Le groupe de recherche de Schiemann a réussi à développer une méthode avec laquelle les mouvements de parties de la protéine les unes par rapport aux autres peuvent être mesurés au cours de la catalyse. Les scientifiques de Bonn travaillent sur de telles méthodes avec grand succès depuis plusieurs années maintenant. Dans leur étude actuelle, ils ont examiné un groupe particulièrement important d'enzymes. Ceux-ci portent des ions métalliques avec de nombreux électrons non appariés dans leurs centres catalytiques. Un exemple est l'hémoglobine, qui lie l'oxygène à l'aide d'un ion fer et peut ainsi être transporté dans le sang.
Retourner les ions
"Nos méthodes actuelles sont inadaptées à de tels ions à spin élevé, " explique le collègue de Schiemann, le Dr Dinar Abdullin. " Nous avons donc développé une nouvelle méthode, a élaboré la théorie et l'a testée avec succès. » Les chercheurs ont utilisé le fait que les ions à spin élevé se comportent comme de petits électro-aimants. De plus, ils peuvent changer de polarité au hasard — ils « basculent » :le pôle Nord devient le pôle Sud et le pôle Sud devient le pôle Nord.
Ce phénomène peut être utilisé pour la mesure de distance. Ici, les scientifiques associent l'enzyme à certains composés chimiques qui ont également des propriétés électromagnétiques. "Quand les ions à spin élevé basculent, ces petits électro-aimants réagissent au champ magnétique modifié dans leur environnement en changeant également leur polarité, " explique Abdullin. Quand et comment ils le font dépend, entre autres, sur la distance à l'ion à spin élevé. Cela permet de déterminer la distance entre les deux avec une telle précision.
Si plusieurs groupes magnétiques sont liés à une enzyme, on obtient la distance de chacun de ces groupes à l'ion à spin élevé et donc au centre catalytique. « En combinant ces valeurs, on peut mesurer la position spatiale de ce centre, comme si nous utilisions un GPS moléculaire, " explique Schiemann. " Par exemple, nous pouvons déterminer comment sa position change par rapport aux autres groupes magnétiques au cours de la catalyse."
Cependant, les scientifiques ne sont pas encore capables de vraiment observer l'enzyme à l'œuvre. "Nous travaillons toujours avec des cellules congelées, " dit Schiemann. " Ceux-ci contiennent de nombreuses enzymes qui ont été congelées à différents moments au cours de la réaction catalytique.
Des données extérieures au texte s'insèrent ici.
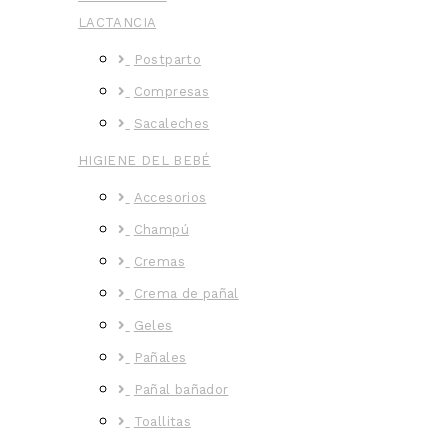
LACTANCIA
Postparto
Compresas
Sacaleches
HIGIENE DEL BEBÉ
Accesorios
Champú
Cremas
Crema de pañal
Geles
Pañales
Pañal bañador
Toallitas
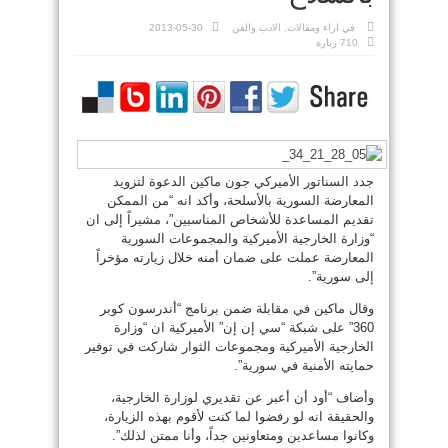
في
اراء ومقالات
,
الادب والفن
2013-05-30
710 زيارة
جدد السناتور الأميركي جون ماكين الدعوة لتزويد
المعارضة السورية بالأسلحة، وأكد انه “من الممكن
تقديم المساعدة للأشخاص المناسبين”، مشيراً إلى ان
“وزارة الخارجية الأميركية والمجموعات السورية
المعارضة عملت على ضمان أمنه خلال زيارته مؤخراً
إلى سورية”.
وقال ماكين في مقابلة ضمن برنامج “أندرسون كوبر
360” على شبكة “سي إن إن” الأميركية ان “وزارة
الخارجية الأميركية ومجموعات الثوار شاركت في توفير
حمايته الأمنية في سورية”.
وأضاف “أود أن أعبر عن تقديري لوزارة الخارجية،
والحقيقة انه لو رفضوا لما كنت لأقوم بهذه الزيارة،
وكانوا مساعدين ومتعاونين جداً، وأنا ممتن لذلك”.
On n'obtient donc pas de film, mais une série d'"images fixes - comme si les ciseaux de l'exemple d'introduction étaient photographiés à d'innombrables moments différents au cours du processus de montage.
"Mais nous travaillons déjà sur la prochaine amélioration, » souligne le chimiste :« La mesure spatiale des biomolécules dans les cellules et à température ambiante. » Les chercheurs espèrent ainsi mieux comprendre le développement de certaines maladies qui sont déclenchées par des troubles fonctionnels des enzymes.